[Opening GIVEN DATA section]
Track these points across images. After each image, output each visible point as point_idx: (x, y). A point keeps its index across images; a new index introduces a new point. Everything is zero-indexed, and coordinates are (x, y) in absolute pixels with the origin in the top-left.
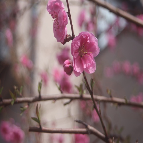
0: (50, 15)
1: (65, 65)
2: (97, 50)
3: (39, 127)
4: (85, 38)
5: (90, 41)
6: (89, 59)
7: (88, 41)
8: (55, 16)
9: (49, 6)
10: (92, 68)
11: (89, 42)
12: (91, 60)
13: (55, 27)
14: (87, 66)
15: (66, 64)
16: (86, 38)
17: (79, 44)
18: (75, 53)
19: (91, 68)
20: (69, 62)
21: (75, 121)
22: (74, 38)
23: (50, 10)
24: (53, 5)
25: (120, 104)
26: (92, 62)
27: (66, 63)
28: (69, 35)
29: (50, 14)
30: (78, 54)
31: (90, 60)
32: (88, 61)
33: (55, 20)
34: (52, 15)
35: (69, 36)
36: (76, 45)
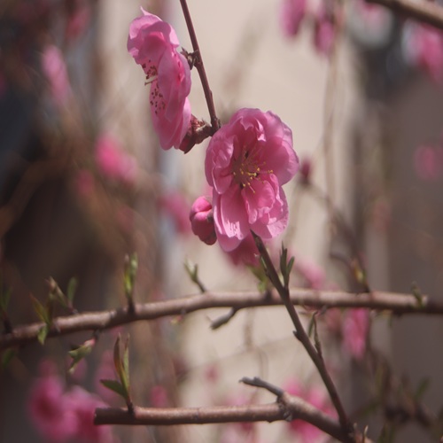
0: (140, 66)
1: (195, 213)
2: (290, 161)
3: (125, 409)
4: (250, 128)
5: (266, 136)
6: (267, 192)
7: (262, 138)
8: (153, 71)
9: (134, 39)
10: (275, 219)
11: (262, 141)
12: (272, 194)
13: (154, 105)
14: (261, 216)
15: (197, 210)
16: (255, 130)
17: (230, 152)
18: (221, 176)
19: (272, 220)
20: (208, 204)
21: (240, 381)
22: (216, 131)
23: (137, 50)
24: (143, 39)
25: (399, 311)
26: (274, 201)
27: (199, 207)
28: (200, 120)
29: (138, 63)
30: (229, 179)
31: (269, 197)
32: (262, 201)
33: (152, 82)
34: (144, 67)
35: (202, 123)
36: (221, 153)
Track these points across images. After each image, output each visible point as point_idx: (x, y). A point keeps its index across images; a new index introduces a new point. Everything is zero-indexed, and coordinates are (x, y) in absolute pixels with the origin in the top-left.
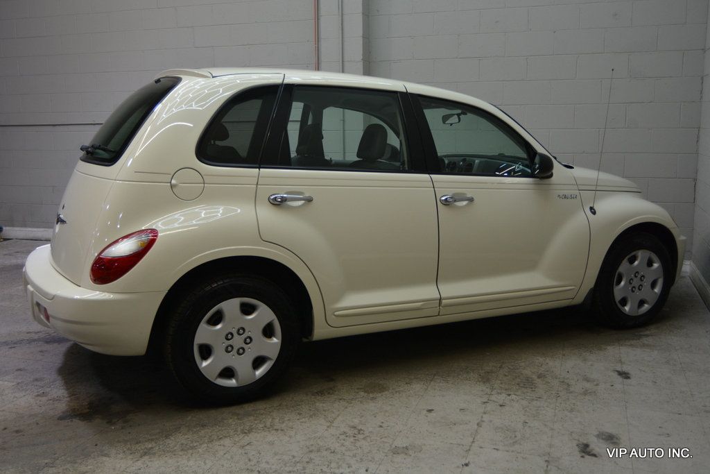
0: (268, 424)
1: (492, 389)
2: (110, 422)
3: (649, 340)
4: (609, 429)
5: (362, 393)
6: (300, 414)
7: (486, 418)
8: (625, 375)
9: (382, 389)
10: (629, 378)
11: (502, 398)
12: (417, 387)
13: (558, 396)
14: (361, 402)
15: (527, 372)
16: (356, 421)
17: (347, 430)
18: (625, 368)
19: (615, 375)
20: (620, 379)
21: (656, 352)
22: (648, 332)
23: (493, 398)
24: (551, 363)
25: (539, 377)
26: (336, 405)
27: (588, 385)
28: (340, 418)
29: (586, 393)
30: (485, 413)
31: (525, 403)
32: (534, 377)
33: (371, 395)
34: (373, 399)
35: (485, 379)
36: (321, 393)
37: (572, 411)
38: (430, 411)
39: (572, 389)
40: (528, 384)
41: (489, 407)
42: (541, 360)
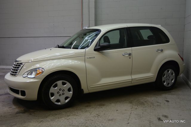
[Closing GIVEN DATA section]
- PROBLEM -
Exactly as written, print each entry, leaving all pictures out.

- RESULT OF THE EXERCISE -
Track these points across images. After each image, output each visible point as point_idx: (x, y). A point keeps its index across images; a new index introduces a new point. Everything is zero-indexed, and coordinates are (x, y) in absolute pixels with the origin in the top-left.
0: (50, 15)
1: (65, 65)
2: (97, 50)
3: (39, 127)
4: (85, 38)
5: (90, 41)
6: (89, 59)
7: (88, 41)
8: (55, 16)
9: (49, 6)
10: (92, 68)
11: (89, 42)
12: (91, 60)
13: (55, 27)
14: (87, 66)
15: (66, 64)
16: (86, 38)
17: (79, 44)
18: (75, 53)
19: (91, 68)
20: (69, 62)
21: (75, 121)
22: (74, 38)
23: (50, 10)
24: (53, 5)
25: (120, 104)
26: (92, 62)
27: (66, 63)
28: (69, 35)
29: (50, 14)
30: (78, 54)
31: (90, 60)
32: (88, 61)
33: (55, 20)
34: (52, 15)
35: (69, 36)
36: (76, 45)
0: (140, 66)
1: (195, 213)
2: (290, 161)
3: (125, 409)
4: (250, 128)
5: (266, 136)
6: (267, 192)
7: (262, 138)
8: (153, 71)
9: (134, 39)
10: (275, 219)
11: (262, 141)
12: (272, 194)
13: (154, 105)
14: (261, 216)
15: (197, 210)
16: (255, 130)
17: (230, 152)
18: (221, 176)
19: (272, 220)
20: (208, 204)
21: (240, 381)
22: (216, 131)
23: (137, 50)
24: (143, 39)
25: (399, 311)
26: (274, 201)
27: (199, 207)
28: (200, 120)
29: (138, 63)
30: (229, 179)
31: (269, 197)
32: (262, 201)
33: (152, 82)
34: (144, 67)
35: (202, 123)
36: (221, 153)
Track these points across images. After each image, output each visible point as point_idx: (x, y). A point keeps its index across images; a new index introduces a new point. Everything is zero-indexed, and coordinates are (x, y) in absolute pixels with the origin in the top-left.
0: (268, 424)
1: (492, 389)
2: (110, 422)
3: (649, 340)
4: (609, 429)
5: (362, 393)
6: (300, 414)
7: (486, 418)
8: (625, 375)
9: (382, 389)
10: (629, 378)
11: (502, 398)
12: (417, 387)
13: (558, 396)
14: (361, 402)
15: (527, 372)
16: (356, 421)
17: (347, 430)
18: (625, 368)
19: (615, 375)
20: (620, 379)
21: (656, 352)
22: (648, 332)
23: (493, 398)
24: (551, 363)
25: (539, 377)
26: (336, 405)
27: (588, 385)
28: (340, 418)
29: (586, 393)
30: (485, 413)
31: (525, 403)
32: (534, 377)
33: (371, 395)
34: (373, 399)
35: (485, 379)
36: (321, 393)
37: (572, 411)
38: (430, 411)
39: (572, 389)
40: (528, 384)
41: (489, 407)
42: (541, 360)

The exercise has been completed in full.